Search code examples
phpregexdomdocument

PHP Extract data between specific tags from an html file


So I have a PHP script, which displays an html page. What I need to do, is to extract the innerHTML of a specific element, below I'll show the exact thing that I need to extract

So, what I need to extract is the 0.0225 sequence. Here is a fragment from an HTML file:

<tr>
    <td>Income</td>
    <td id="income">
        <font color="green">
            <span data-c="2250000">0.0225 RP</span>
        </font>
    </td>
</tr>

I tried parsing it with RegEx (I know that it is not recommended but I tried it) and I didn't got nothing. I've tried different DOM implementations for PHP, but the result was the same. I do not know what I can else do, so I'm asking how can I extract those numbers, for further editing, and placing them back...

So, here are my attempts:

The attempt with RegEx:

$html = file_get_contents('the link');    
$regex = '#<td id="income"><font color="green"><span data-c="[.*]">(.*?) BTC</span></font></td>#';
if (preg_match($regex, $html)){echo yay;};

The attempt with DOM:

$html = file_get_contents('the link');    
$dom = new DOMDocument();
$dom->load($html);
$element = $dom->getElemetById("income")->innerHTML;

Solution

  • It's not worth going into why your regex doesn't work, IMO (for general regex knowledge though .... a . doesn't count for new lines (unless s modifier is used) and .* in a character class is allowing either of those 2 literal characters).

    For the domdocument you need to get further into the DOM tree to get the value.
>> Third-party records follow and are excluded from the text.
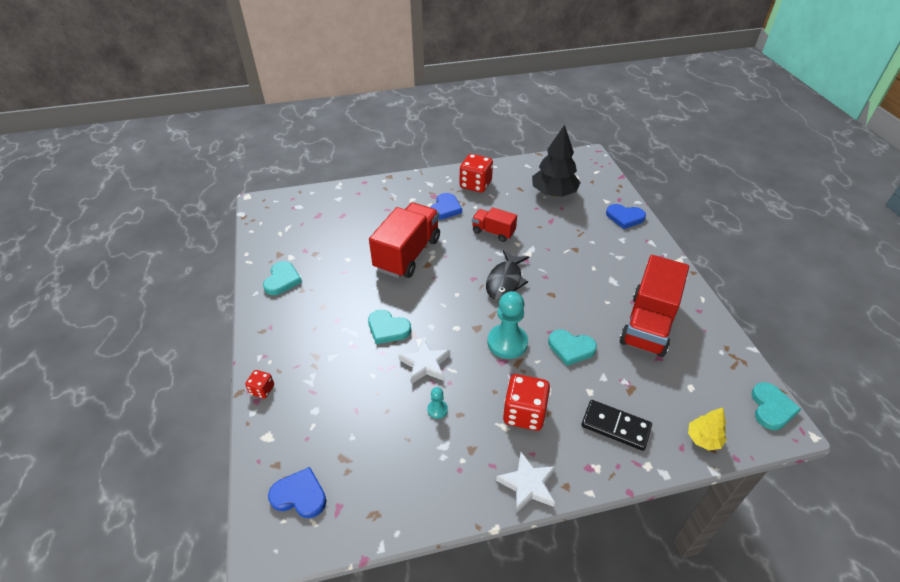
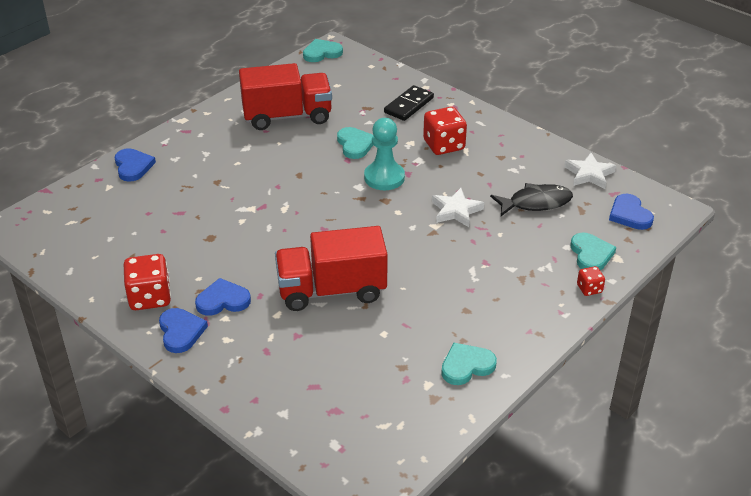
camera: 125 degrees left, 5 degrees down
(388, 328) = (444, 251): turquoise heart -> turquoise heart (591, 254)
(435, 186) = (181, 332): none -> blue heart
(437, 409) = (489, 185): turquoise pawn -> none
(493, 232) = (236, 244): red truck -> none
(505, 281) = (308, 207): black fish -> black fish (536, 203)
(528, 485) = (496, 125): white star -> white star (589, 174)
(553, 193) = (121, 228): black tree -> none
(615, 426) = (409, 105): black domino -> black domino turned 45 degrees clockwise
(703, 439) = (379, 72): yellow tree -> none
You can use the xpath for this.

    $html = '<tr>
        <td>Income</td>
        <td id="income">
            <font color="green">
                <span data-c="2250000">0.0225 RP</span>
            </font>
        </td>
    </tr>';
    $dom = new domdocument();
    $dom->loadHTML($html);
    $xpath = new DOMXPath($dom);
    echo $xpath->query('//tr/td[@id="income"]/font/span')[0]->nodeValue;